TASK: Count the lines in the records below that contain the string "bare". Reply with the number alone.

DATASET RECORDS:
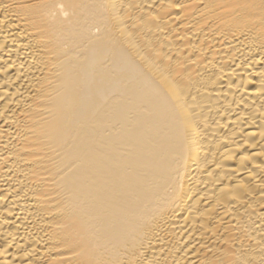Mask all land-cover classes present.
Wrapping results in <instances>:
<instances>
[{
	"label": "bare ground",
	"instance_id": "bare-ground-1",
	"mask_svg": "<svg viewBox=\"0 0 264 264\" xmlns=\"http://www.w3.org/2000/svg\"><path fill=\"white\" fill-rule=\"evenodd\" d=\"M0 264H264V0H0Z\"/></svg>",
	"mask_w": 264,
	"mask_h": 264
}]
</instances>
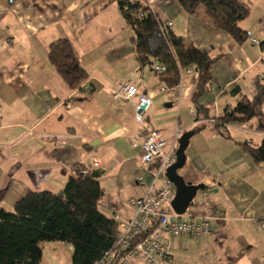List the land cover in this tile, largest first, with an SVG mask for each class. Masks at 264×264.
<instances>
[{"label": "crops", "instance_id": "crops-1", "mask_svg": "<svg viewBox=\"0 0 264 264\" xmlns=\"http://www.w3.org/2000/svg\"><path fill=\"white\" fill-rule=\"evenodd\" d=\"M139 1L171 21L175 35L217 57L212 82L197 99L195 72H182L177 85L161 91L164 77L138 58L117 0H0L1 204L12 210L29 192H59L76 175L75 166L83 165L100 173L102 214H133L131 199L147 192L154 165L140 162L144 136L133 102L112 97L121 83L131 82L152 98L146 128L158 129L168 145L194 131L177 172L186 183L202 186L186 215L212 225L200 238L165 235L171 259L163 264H261L264 162L256 163L246 147L258 146L264 131L256 118L220 128L209 120L220 118L241 95L253 97L256 80L264 79V0H238L249 8L240 22L248 33L241 44L201 15L184 13L176 0ZM58 38L70 42L87 72L83 87L71 89L50 64L48 46ZM57 135L65 144L53 139ZM39 246V264H72L69 244Z\"/></svg>", "mask_w": 264, "mask_h": 264}, {"label": "trees", "instance_id": "trees-1", "mask_svg": "<svg viewBox=\"0 0 264 264\" xmlns=\"http://www.w3.org/2000/svg\"><path fill=\"white\" fill-rule=\"evenodd\" d=\"M120 13L132 28L131 42L138 58L150 65L161 63L167 87L179 82L180 71L187 67L197 70V99L212 82L211 67L217 57H211L172 31L161 32L157 15L139 0H117ZM184 13L200 16L214 30L227 32L238 43L248 38L240 22L249 8L238 0H176ZM48 60L65 83L80 88L88 75L75 56L72 45L58 38L48 46ZM201 108L197 107L199 112ZM256 118L257 129L264 131V79L255 82V94L241 95L232 108L214 119L220 128L228 123H245ZM256 163L264 162V138L256 147H246ZM76 175L69 177L59 192L33 191L23 195L12 210L2 206L5 190L0 189V264H39L41 242L61 241L72 247V264H94L110 249L117 223L98 209L103 194L100 173L83 165L75 166ZM264 264V259L262 263Z\"/></svg>", "mask_w": 264, "mask_h": 264}, {"label": "built area", "instance_id": "built-area-1", "mask_svg": "<svg viewBox=\"0 0 264 264\" xmlns=\"http://www.w3.org/2000/svg\"><path fill=\"white\" fill-rule=\"evenodd\" d=\"M155 13V12H154ZM161 32L169 30L171 21L163 20L159 14L155 13ZM251 42L258 44L256 38H251ZM165 67L161 63L153 65V72L160 75L165 72ZM183 73H197L195 67H187L180 71ZM82 84L80 87H83ZM161 91L171 89L167 85H162ZM113 98H122L132 101L134 104V119L140 124V134L144 139L141 143L142 154L140 162L143 166L154 165L152 171L151 185L147 192L137 198H132L134 205L133 214L130 216H120L114 214L113 218L117 223L114 241L110 249L94 264H131L143 262L145 264H163L170 261L168 244L164 236H179L189 234L200 238L212 230V225L208 218H192L186 213L176 214L170 207V202L175 194V187L165 175L168 167L177 160L176 141L168 145L158 129H148L144 123V114L152 104L150 95L139 92L135 83L124 82L112 92ZM196 115V113H194ZM211 123L214 119L209 120ZM179 135V134H178ZM59 144H65L61 135L53 136ZM133 141L136 142L135 138ZM95 161L93 166H98ZM141 180V177L138 178ZM159 180L162 184L156 189L154 185Z\"/></svg>", "mask_w": 264, "mask_h": 264}, {"label": "water", "instance_id": "water-1", "mask_svg": "<svg viewBox=\"0 0 264 264\" xmlns=\"http://www.w3.org/2000/svg\"><path fill=\"white\" fill-rule=\"evenodd\" d=\"M194 131L184 132L178 139V146L176 149L177 160L176 162L167 168L166 177L171 181L175 187V194L170 202L171 209L179 215L186 212L190 206L198 190L202 189L201 185L189 184L184 181L182 176L178 174L185 162V149L188 144V140Z\"/></svg>", "mask_w": 264, "mask_h": 264}, {"label": "rangeland", "instance_id": "rangeland-1", "mask_svg": "<svg viewBox=\"0 0 264 264\" xmlns=\"http://www.w3.org/2000/svg\"><path fill=\"white\" fill-rule=\"evenodd\" d=\"M195 249V248H194Z\"/></svg>", "mask_w": 264, "mask_h": 264}]
</instances>
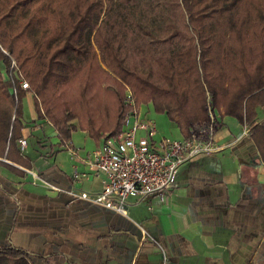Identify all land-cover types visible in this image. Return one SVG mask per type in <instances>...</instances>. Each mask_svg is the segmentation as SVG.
I'll use <instances>...</instances> for the list:
<instances>
[{
  "label": "trees",
  "instance_id": "trees-1",
  "mask_svg": "<svg viewBox=\"0 0 264 264\" xmlns=\"http://www.w3.org/2000/svg\"><path fill=\"white\" fill-rule=\"evenodd\" d=\"M23 81L66 144L78 130L96 142L119 135L129 88L186 139L209 108L250 126L264 162V0H0V141L8 129L10 145L21 140ZM0 264L31 254L9 244Z\"/></svg>",
  "mask_w": 264,
  "mask_h": 264
},
{
  "label": "crops",
  "instance_id": "crops-1",
  "mask_svg": "<svg viewBox=\"0 0 264 264\" xmlns=\"http://www.w3.org/2000/svg\"><path fill=\"white\" fill-rule=\"evenodd\" d=\"M22 107L21 140L10 145L4 129L0 141V247L30 252L31 264H264V162L250 126L219 112L218 150L184 165L167 195L130 199L124 216L68 195L102 192L103 175L83 160L104 140L73 132L72 147L77 132L94 146L73 160L32 92ZM257 115L264 126V107ZM27 137L40 157L24 154Z\"/></svg>",
  "mask_w": 264,
  "mask_h": 264
},
{
  "label": "built area",
  "instance_id": "built-area-1",
  "mask_svg": "<svg viewBox=\"0 0 264 264\" xmlns=\"http://www.w3.org/2000/svg\"><path fill=\"white\" fill-rule=\"evenodd\" d=\"M21 85L24 91H30L28 82L23 81ZM126 103L130 110L121 133L106 137L102 146L83 160L96 175H103L102 192L93 198L87 192H68L75 200L91 201L124 216L128 214L130 199H134L137 205L167 195L176 186L179 171L184 165L213 155L218 150L216 135L220 128L219 113L209 108V122L196 124L189 138L157 141L154 139L158 133L155 123L144 117L142 106H137L129 88ZM42 117L51 123L43 110ZM20 143L22 148L27 147L26 140ZM68 151L73 160L79 155L71 144H68ZM75 178H79L77 170Z\"/></svg>",
  "mask_w": 264,
  "mask_h": 264
},
{
  "label": "rangeland",
  "instance_id": "rangeland-1",
  "mask_svg": "<svg viewBox=\"0 0 264 264\" xmlns=\"http://www.w3.org/2000/svg\"><path fill=\"white\" fill-rule=\"evenodd\" d=\"M0 101L2 100L0 99ZM142 111L144 114L148 113L147 119L152 120L156 125L158 133L154 138L155 140L159 141L164 138H167L170 140L180 139V134L176 126L169 121L166 115L156 113L153 105L151 104L142 105ZM27 143L29 147H28V150L27 149L24 150V154L28 157H33V154H35L36 156H39L36 152H33L32 147L34 146V143H35L34 139L27 137ZM73 144L76 150H80V152H82L83 154H86V152L88 151H92L94 148L93 142L91 141V139L87 137V135L83 134L82 132H77L76 134L73 135ZM40 151H41L40 153H44L45 155L48 152L47 149H44V150L42 149Z\"/></svg>",
  "mask_w": 264,
  "mask_h": 264
}]
</instances>
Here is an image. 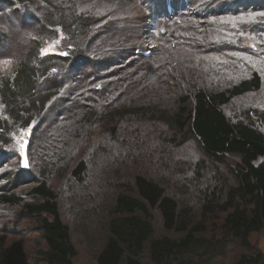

COMPLETED TASK: 2